* PROBLEM DETAILS
What you return must match the records word for word.

━━━━━━━━━━━━━━━━━━━━━━━━━━━━━━

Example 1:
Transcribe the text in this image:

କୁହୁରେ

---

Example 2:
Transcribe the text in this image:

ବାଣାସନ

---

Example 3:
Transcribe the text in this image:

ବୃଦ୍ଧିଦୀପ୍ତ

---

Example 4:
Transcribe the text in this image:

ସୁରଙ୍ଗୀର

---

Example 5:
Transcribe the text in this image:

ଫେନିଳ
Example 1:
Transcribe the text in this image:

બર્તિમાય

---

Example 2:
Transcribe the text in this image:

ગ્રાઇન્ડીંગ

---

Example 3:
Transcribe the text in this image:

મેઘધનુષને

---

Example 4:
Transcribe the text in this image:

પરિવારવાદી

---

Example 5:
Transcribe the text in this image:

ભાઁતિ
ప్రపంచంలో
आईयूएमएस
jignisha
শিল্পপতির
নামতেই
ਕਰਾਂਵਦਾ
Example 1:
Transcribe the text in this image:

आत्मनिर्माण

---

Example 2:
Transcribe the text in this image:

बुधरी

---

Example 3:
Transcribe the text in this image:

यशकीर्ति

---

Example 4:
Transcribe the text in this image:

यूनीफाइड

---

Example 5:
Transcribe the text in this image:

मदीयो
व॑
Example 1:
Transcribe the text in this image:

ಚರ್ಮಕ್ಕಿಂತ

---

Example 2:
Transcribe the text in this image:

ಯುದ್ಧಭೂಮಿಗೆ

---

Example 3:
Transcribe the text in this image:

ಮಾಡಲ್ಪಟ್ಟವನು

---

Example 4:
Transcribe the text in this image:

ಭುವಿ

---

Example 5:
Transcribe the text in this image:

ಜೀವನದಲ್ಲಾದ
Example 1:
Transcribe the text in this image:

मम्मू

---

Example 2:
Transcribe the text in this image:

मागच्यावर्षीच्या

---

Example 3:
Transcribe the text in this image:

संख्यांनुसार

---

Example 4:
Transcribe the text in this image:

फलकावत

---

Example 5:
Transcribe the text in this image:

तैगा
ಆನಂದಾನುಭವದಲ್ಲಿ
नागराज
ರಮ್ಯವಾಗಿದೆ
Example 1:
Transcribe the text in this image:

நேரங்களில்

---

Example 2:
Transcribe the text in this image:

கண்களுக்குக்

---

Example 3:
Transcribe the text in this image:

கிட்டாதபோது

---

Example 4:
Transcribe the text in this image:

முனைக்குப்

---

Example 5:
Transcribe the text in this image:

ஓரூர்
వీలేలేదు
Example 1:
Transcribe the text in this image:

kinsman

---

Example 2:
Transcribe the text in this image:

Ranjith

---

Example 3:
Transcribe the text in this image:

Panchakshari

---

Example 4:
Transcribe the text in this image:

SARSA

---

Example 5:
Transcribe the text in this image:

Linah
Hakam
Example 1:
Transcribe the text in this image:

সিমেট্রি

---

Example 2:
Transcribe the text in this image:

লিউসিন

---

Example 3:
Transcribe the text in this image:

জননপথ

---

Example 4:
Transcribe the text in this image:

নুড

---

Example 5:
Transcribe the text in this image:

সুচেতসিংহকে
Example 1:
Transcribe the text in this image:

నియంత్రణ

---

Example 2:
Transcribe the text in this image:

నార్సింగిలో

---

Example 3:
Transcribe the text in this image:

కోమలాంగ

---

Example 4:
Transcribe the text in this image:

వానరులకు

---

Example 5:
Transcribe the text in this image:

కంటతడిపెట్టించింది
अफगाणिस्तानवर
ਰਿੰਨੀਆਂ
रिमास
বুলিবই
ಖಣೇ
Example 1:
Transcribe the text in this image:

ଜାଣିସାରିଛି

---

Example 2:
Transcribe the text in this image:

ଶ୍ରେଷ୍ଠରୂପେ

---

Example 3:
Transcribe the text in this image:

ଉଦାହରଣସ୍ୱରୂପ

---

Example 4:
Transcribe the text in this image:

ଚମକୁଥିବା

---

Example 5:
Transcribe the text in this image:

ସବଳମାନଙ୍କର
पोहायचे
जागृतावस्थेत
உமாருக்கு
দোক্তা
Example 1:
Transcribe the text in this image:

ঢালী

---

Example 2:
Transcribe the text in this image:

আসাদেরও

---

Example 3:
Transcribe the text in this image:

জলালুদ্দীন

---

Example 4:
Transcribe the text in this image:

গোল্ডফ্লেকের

━━━━━━━━━━━━━━━━━━━━━━━━━━━━━━

* ANSWER BOX
Example 1:
Transcribe the text in this image:

କୁହୁରେ

---

Example 2:
Transcribe the text in this image:

ବାଣାସନ

---

Example 3:
Transcribe the text in this image:

ବୃଦ୍ଧିଦୀପ୍ତ

---

Example 4:
Transcribe the text in this image:

ସୁରଙ୍ଗୀର

---

Example 5:
Transcribe the text in this image:

ଫେନିଳ
Example 1:
Transcribe the text in this image:

બર્તિમાય

---

Example 2:
Transcribe the text in this image:

ગ્રાઇન્ડીંગ

---

Example 3:
Transcribe the text in this image:

મેઘધનુષને

---

Example 4:
Transcribe the text in this image:

પરિવારવાદી

---

Example 5:
Transcribe the text in this image:

ભાઁતિ
ప్రపంచంలో
आईयूएमएस
jignisha
শিল্পপতির
নামতেই
ਕਰਾਂਵਦਾ
Example 1:
Transcribe the text in this image:

आत्मनिर्माण

---

Example 2:
Transcribe the text in this image:

बुधरी

---

Example 3:
Transcribe the text in this image:

यशकीर्ति

---

Example 4:
Transcribe the text in this image:

यूनीफाइड

---

Example 5:
Transcribe the text in this image:

मदीयो
व॑
Example 1:
Transcribe the text in this image:

ಚರ್ಮಕ್ಕಿಂತ

---

Example 2:
Transcribe the text in this image:

ಯುದ್ಧಭೂಮಿಗೆ

---

Example 3:
Transcribe the text in this image:

ಮಾಡಲ್ಪಟ್ಟವನು

---

Example 4:
Transcribe the text in this image:

ಭುವಿ

---

Example 5:
Transcribe the text in this image:

ಜೀವನದಲ್ಲಾದ
Example 1:
Transcribe the text in this image:

मम्मू

---

Example 2:
Transcribe the text in this image:

मागच्यावर्षीच्या

---

Example 3:
Transcribe the text in this image:

संख्यांनुसार

---

Example 4:
Transcribe the text in this image:

फलकावत

---

Example 5:
Transcribe the text in this image:

तैगा
ಆನಂದಾನುಭವದಲ್ಲಿ
नागराज
ರಮ್ಯವಾಗಿದೆ
Example 1:
Transcribe the text in this image:

நேரங்களில்

---

Example 2:
Transcribe the text in this image:

கண்களுக்குக்

---

Example 3:
Transcribe the text in this image:

கிட்டாதபோது

---

Example 4:
Transcribe the text in this image:

முனைக்குப்

---

Example 5:
Transcribe the text in this image:

ஓரூர்
వీలేలేదు
Example 1:
Transcribe the text in this image:

kinsman

---

Example 2:
Transcribe the text in this image:

Ranjith

---

Example 3:
Transcribe the text in this image:

Panchakshari

---

Example 4:
Transcribe the text in this image:

SARSA

---

Example 5:
Transcribe the text in this image:

Linah
Hakam
Example 1:
Transcribe the text in this image:

সিমেট্রি

---

Example 2:
Transcribe the text in this image:

লিউসিন

---

Example 3:
Transcribe the text in this image:

জননপথ

---

Example 4:
Transcribe the text in this image:

নুড

---

Example 5:
Transcribe the text in this image:

সুচেতসিংহকে
Example 1:
Transcribe the text in this image:

నియంత్రణ

---

Example 2:
Transcribe the text in this image:

నార్సింగిలో

---

Example 3:
Transcribe the text in this image:

కోమలాంగ

---

Example 4:
Transcribe the text in this image:

వానరులకు

---

Example 5:
Transcribe the text in this image:

కంటతడిపెట్టించింది
अफगाणिस्तानवर
ਰਿੰਨੀਆਂ
रिमास
বুলিবই
ಖಣೇ
Example 1:
Transcribe the text in this image:

ଜାଣିସାରିଛି

---

Example 2:
Transcribe the text in this image:

ଶ୍ରେଷ୍ଠରୂପେ

---

Example 3:
Transcribe the text in this image:

ଉଦାହରଣସ୍ୱରୂପ

---

Example 4:
Transcribe the text in this image:

ଚମକୁଥିବା

---

Example 5:
Transcribe the text in this image:

ସବଳମାନଙ୍କର
पोहायचे
जागृतावस्थेत
உமாருக்கு
দোক্তা
Example 1:
Transcribe the text in this image:

ঢালী

---

Example 2:
Transcribe the text in this image:

আসাদেরও

---

Example 3:
Transcribe the text in this image:

জলালুদ্দীন

---

Example 4:
Transcribe the text in this image:

গোল্ডফ্লেকের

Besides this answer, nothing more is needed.